Gibran’s Loss
It’s the last days of Autumn on the Highveld. A clear blue sky caps the dome of daily life. The golden glow of our dying sun bathes each day with warmth and light. Enough light to need sunglasses at the noon hour. The mornings are crisp like fresh GMO lettuce from the chiller. The evenings counter with crispier baby cucumbers. I need not remind you that the Highveld nights will have one considering dating apps or at the least to check the stock levels of the wine cellar. Except this is not my cellar, so let me leave Gibran’s proverbial and my mates’ literal wine alone. In any event, however glorious and comforting company a Swartland Syrah might afford me, dealing with the empty the next morning far outweighs the momentary sensual pleasure.

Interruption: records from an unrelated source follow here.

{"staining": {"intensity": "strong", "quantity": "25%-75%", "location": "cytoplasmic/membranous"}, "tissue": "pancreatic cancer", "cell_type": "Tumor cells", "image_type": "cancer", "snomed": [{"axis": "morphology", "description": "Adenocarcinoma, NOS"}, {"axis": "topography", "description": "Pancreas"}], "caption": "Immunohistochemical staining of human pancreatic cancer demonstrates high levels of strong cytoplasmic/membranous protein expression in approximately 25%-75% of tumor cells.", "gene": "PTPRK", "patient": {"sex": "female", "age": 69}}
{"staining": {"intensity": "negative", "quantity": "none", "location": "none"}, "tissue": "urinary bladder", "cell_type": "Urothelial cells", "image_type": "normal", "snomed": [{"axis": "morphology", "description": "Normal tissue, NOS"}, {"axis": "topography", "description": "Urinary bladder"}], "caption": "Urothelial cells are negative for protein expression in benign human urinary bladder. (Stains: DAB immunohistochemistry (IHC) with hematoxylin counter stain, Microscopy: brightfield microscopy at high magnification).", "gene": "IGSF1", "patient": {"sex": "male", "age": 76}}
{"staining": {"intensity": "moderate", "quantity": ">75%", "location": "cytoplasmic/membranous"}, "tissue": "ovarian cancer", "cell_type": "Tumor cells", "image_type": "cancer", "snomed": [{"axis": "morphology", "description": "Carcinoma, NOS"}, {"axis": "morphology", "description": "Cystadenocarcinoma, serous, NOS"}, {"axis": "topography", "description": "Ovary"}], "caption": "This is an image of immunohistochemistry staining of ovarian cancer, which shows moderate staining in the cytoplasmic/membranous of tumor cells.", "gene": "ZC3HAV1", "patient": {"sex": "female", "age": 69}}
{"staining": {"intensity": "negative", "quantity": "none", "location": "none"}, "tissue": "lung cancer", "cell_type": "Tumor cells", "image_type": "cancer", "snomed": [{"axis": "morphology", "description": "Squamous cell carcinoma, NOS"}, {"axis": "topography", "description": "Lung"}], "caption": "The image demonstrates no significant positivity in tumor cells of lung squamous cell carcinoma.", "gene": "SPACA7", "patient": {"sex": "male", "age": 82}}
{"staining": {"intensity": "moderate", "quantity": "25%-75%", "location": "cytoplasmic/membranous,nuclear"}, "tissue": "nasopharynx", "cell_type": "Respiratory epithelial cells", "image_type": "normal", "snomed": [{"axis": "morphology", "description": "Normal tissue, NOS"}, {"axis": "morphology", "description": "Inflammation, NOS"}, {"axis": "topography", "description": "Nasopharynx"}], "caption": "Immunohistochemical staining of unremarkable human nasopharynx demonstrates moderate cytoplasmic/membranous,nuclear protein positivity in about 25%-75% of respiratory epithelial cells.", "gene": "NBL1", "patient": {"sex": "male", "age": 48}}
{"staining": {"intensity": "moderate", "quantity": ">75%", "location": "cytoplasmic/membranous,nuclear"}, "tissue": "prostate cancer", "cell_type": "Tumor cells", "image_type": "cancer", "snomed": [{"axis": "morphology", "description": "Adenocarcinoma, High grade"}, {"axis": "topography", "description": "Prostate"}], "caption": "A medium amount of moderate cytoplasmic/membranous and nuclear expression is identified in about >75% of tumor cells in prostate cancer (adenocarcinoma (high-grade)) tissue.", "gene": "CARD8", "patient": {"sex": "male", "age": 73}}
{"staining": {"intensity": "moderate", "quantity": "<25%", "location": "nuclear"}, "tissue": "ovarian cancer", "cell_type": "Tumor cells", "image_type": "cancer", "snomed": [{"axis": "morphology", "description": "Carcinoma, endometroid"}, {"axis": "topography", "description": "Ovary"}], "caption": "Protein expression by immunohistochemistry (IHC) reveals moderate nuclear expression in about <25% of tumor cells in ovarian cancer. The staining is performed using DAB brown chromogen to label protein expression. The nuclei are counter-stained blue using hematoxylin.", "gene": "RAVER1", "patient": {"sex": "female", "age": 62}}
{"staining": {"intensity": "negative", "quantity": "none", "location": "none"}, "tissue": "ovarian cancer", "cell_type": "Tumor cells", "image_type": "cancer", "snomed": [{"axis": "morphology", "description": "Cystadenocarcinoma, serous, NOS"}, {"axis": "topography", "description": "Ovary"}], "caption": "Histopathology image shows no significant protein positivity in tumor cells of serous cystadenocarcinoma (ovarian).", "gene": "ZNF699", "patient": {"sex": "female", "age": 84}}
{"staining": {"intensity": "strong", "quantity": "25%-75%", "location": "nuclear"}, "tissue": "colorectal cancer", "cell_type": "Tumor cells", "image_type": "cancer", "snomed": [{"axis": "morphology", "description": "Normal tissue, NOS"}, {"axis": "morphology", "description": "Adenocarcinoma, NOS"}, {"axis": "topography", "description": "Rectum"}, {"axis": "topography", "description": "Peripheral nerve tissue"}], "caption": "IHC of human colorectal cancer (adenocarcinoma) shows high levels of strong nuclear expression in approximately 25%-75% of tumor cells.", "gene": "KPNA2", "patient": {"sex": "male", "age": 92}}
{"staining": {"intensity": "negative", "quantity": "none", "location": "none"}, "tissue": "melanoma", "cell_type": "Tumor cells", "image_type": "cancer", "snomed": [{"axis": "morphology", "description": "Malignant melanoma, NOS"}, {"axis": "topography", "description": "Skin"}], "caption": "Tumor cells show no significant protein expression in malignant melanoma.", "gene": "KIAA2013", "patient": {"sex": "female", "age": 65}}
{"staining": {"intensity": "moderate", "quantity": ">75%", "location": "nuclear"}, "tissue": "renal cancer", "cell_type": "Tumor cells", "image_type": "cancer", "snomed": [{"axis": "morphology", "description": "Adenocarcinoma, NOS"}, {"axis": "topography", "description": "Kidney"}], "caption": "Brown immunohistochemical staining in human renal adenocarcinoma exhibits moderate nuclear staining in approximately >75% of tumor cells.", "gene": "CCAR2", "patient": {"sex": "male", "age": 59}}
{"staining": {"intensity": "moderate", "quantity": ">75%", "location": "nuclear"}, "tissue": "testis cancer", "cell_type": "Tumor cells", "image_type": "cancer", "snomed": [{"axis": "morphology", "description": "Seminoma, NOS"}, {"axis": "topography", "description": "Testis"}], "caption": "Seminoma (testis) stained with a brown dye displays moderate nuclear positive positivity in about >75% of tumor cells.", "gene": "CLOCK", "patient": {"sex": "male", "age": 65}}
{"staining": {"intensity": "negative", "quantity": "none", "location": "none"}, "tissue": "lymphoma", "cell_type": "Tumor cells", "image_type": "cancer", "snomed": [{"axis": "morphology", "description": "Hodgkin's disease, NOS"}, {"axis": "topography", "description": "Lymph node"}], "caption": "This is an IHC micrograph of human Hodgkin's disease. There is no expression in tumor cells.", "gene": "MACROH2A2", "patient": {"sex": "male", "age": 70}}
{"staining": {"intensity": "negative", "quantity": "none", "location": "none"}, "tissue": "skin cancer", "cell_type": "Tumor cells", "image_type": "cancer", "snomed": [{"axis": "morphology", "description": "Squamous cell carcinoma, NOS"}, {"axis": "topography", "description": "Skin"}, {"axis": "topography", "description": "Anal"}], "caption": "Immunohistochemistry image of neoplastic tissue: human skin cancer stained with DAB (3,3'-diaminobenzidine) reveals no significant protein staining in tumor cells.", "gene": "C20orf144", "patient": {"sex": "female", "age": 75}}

And the empty takes up so much more space than the momentary pleasure. Even with disciplined sorting and storing in an out of sight bin, the empty is doomed to stand quietly in the dark until the next week when it will be finally bade farewell to me. It will join its pals old and new in a large bag, atop a rickety cart and trundle its way to an even bigger collection point for old pals. All this recycling done on a cheap labour dime. The waste pickers subsidising middle class single-use, throwaway lifestyles drop by drop with their sweat. And likely being shouted at by the same middle class folks when they’re pulling their load of empties up a steep hill, causing a brief traffic stoppage.
Indeed, it’s the empty afterwards that is the biggest hindrance to exploring the cellar. Maybe that’s like starting with the end in mind. Which was an actual question at a recent book launch I was lucky to attend. Someone in the little audience asked the writer if she approached her books with the end in mind. The writer responded that she did not — she sort of let the characters and the story tell itself. She did add though that; given it’s taken her about a decade to produce this last book, she might consider this neat and tidy way of writing her next book. Starting with the end in mind, mapping the narrative arc and sticking all the characters into a tidy tree. I was impressed — not by the question — it’s a bingo card question for a book launch — but by the writer’s warm, considered and eventually funny response to it. It was like the writer answered the question with the end in mind.
I doubt that’s true though. If anything, it’s been a long time since I was at a book launch that felt like a book launch. Not a platform for this or that, not a celebrity event, not a whoo-ha at all. Just a little gathering of fans, readers, friends, family and strangers together to see; maybe meet and hear the real human form of a writer in one of their supposedly natural habitats — a bookstore. Sitting there listening to the questions and the considerably more interesting responses from the writer, I was left wondering if this is what Gibran’s book launches were like. Warm, enriching experiences of not just a book or a story but an altogether too brief glimpse into the being in human form doing the writing. The being, brave enough to stand up and be counted amongst our story tellers. Our dream makers. The convention breakers. The hope givers and the (almost shy) applause takers.
The book launch had me asking if my (still missing) copy of The Prophet had been picked up on a night like this? Gibran smiling, his eyes alight with Life (maybe a hint of mischief too), his answers flowing with the ease of a Spring river, his light so obviously visible. Maybe someone at the launch of The Prophet turned the book over in their work roughened hands. Read the blurbs and maybe some pages before being gently set down again. Likely it cost too much to be picked up that night for my copy bears no signature from Gibran. Maybe it sat in a little bookstore for months afterwards, like Ishiguro’s Klara. Until it got marked down or lucky; maybe it was the perfect gift for a dear friend, a secret lover, a doting parent or a troubled teen. Maybe it was forgotten on the kitchen counter when it should have made that trip to land in someone’s hands. Thankfully it did eventually land somewhere and then finally ended up in my hands. Until it slipped quietly out of my hands. My now empty hands. And this empty is taking up a lot of space in me right now.
Gibran’s Loss is a note about embracing life, as beautiful as it appears and as empty as it feels some days.
PS: the neighbours have been eerily quiet. Maybe they’re (quietly) reading the entire blog.